What happened

Shares of Delphi Technologies (DLPH) traded down more than 6% on Friday, as investors continued to digest the automotive supplier's weaker-than-expected earnings and a potential escalation of the trade battle between the U.S. and China. With the drop, shares have now lost more than 14% over two trading sessions, erasing most of the gains the stock enjoyed earlier in the year.

So what

On Aug. 1, Delphi reported second-quarter earnings of $0.58 per share on revenue of $1.12 billion, falling short of analyst expectations for $0.61 per share in earnings on revenue of $1.14 billion. The company has generated revenue of $2.3 billion year to date, down 10% year over year (down 6% on a constant currency basis).

A wheel, a car battery, and other assorted automotive supplies

Image source: Getty Images.

Delphi is a tough company to get a read on right now. The company is a specialist in propulsion technologies, offering products both for electric vehicles and to make internal-combustion-engine vehicles cleaner and more fuel-efficient. But its sluggish results provide fresh reason for investors to worry about whether auto demand has peaked. If so, growth will be hard to come by in the quarters ahead.

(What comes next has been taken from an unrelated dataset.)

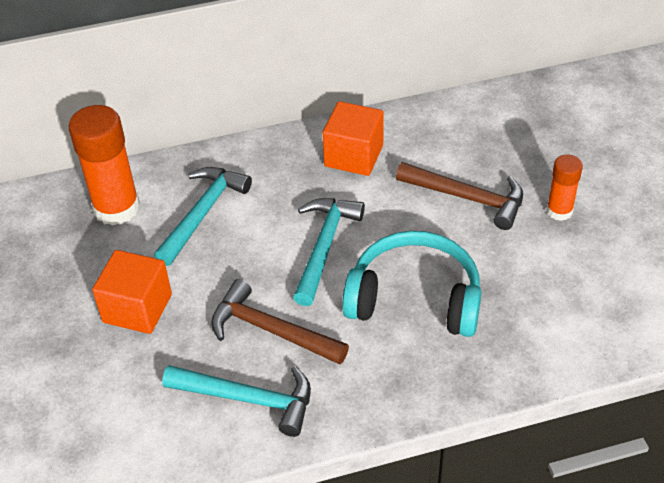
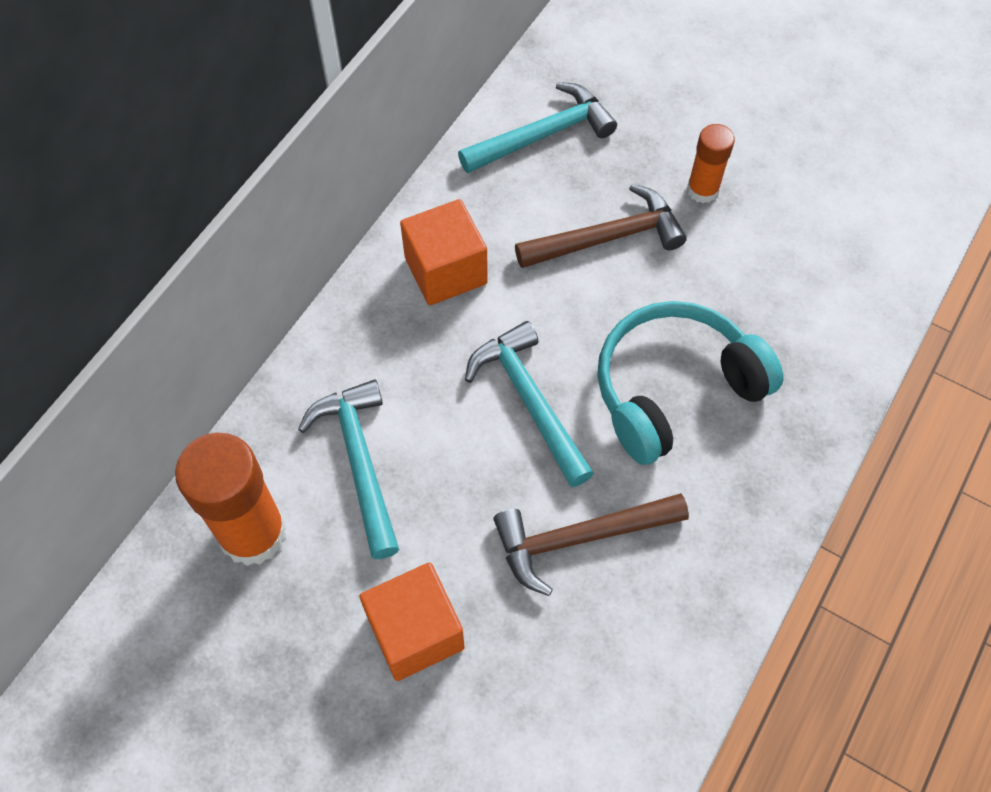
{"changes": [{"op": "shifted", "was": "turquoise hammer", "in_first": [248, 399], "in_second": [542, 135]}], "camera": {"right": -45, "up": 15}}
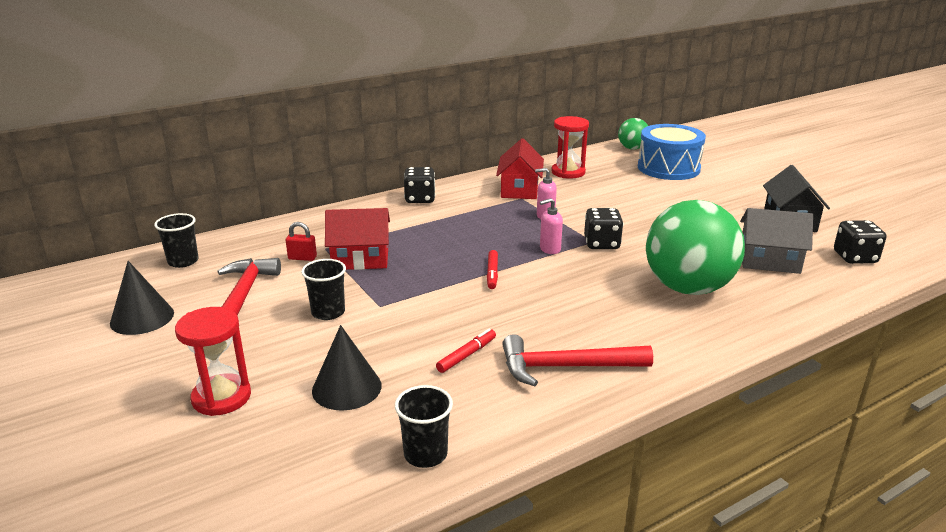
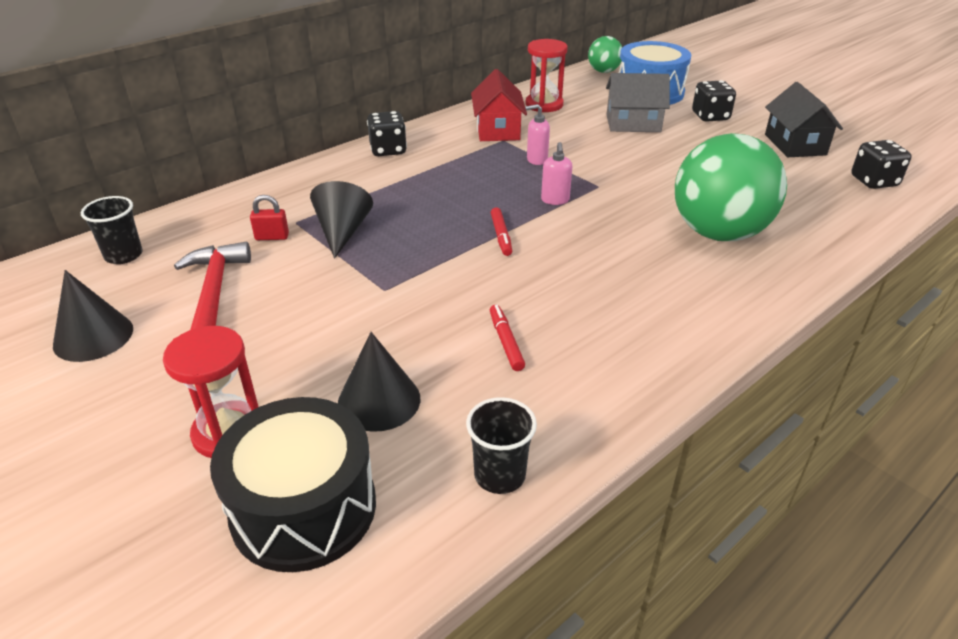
{"changes": [{"op": "gone", "was": "black cup", "in_first": [328, 312]}, {"op": "swapped", "was": "red house", "now": "black cone", "in_first": [360, 259], "in_second": [342, 232]}, {"op": "rotated", "was": "red marker", "in_first": [466, 355], "in_second": [506, 342], "clockwise": -45}, {"op": "gone", "was": "red hammer", "in_first": [566, 367]}, {"op": "rotated", "was": "pink soap dispenser", "in_first": [549, 249], "in_second": [555, 200], "clockwise": -60}, {"op": "shifted", "was": "black dice", "in_first": [601, 244], "in_second": [710, 116]}, {"op": "shifted", "was": "grey house", "in_first": [769, 261], "in_second": [633, 123]}, {"op": "new", "now": "black drum", "in_second": [303, 508]}], "camera": {"right": -10, "up": 10}}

Shares of Delphi and other auto suppliers are under added pressure because the U.S. said on Thursday that it plans to impose additional tariffs on China on Sept. 1. The auto industry counts China as a key source for both manufacturing and future sales, and a normalization of trade relations is key to the bull case for much of the automotive industry.

Now what

Delphi is now more than a year removed from a late 2017 split that separated the powertrain business from its self-driving tech operations. Delphi was expected to be the slow-but-steady company to come out of the split, but it has lost nearly 70% of its value since the separation was completed.

Delphi CEO Richard F. Dauch, on the job since January, is working to streamline operations to improve profitability, but that process will take time to show results. Given the fears of an industry slowdown, and the macroeconomic pressures that come with trade wars, it's no surprise that investors prefer to watch this one from the sidelines.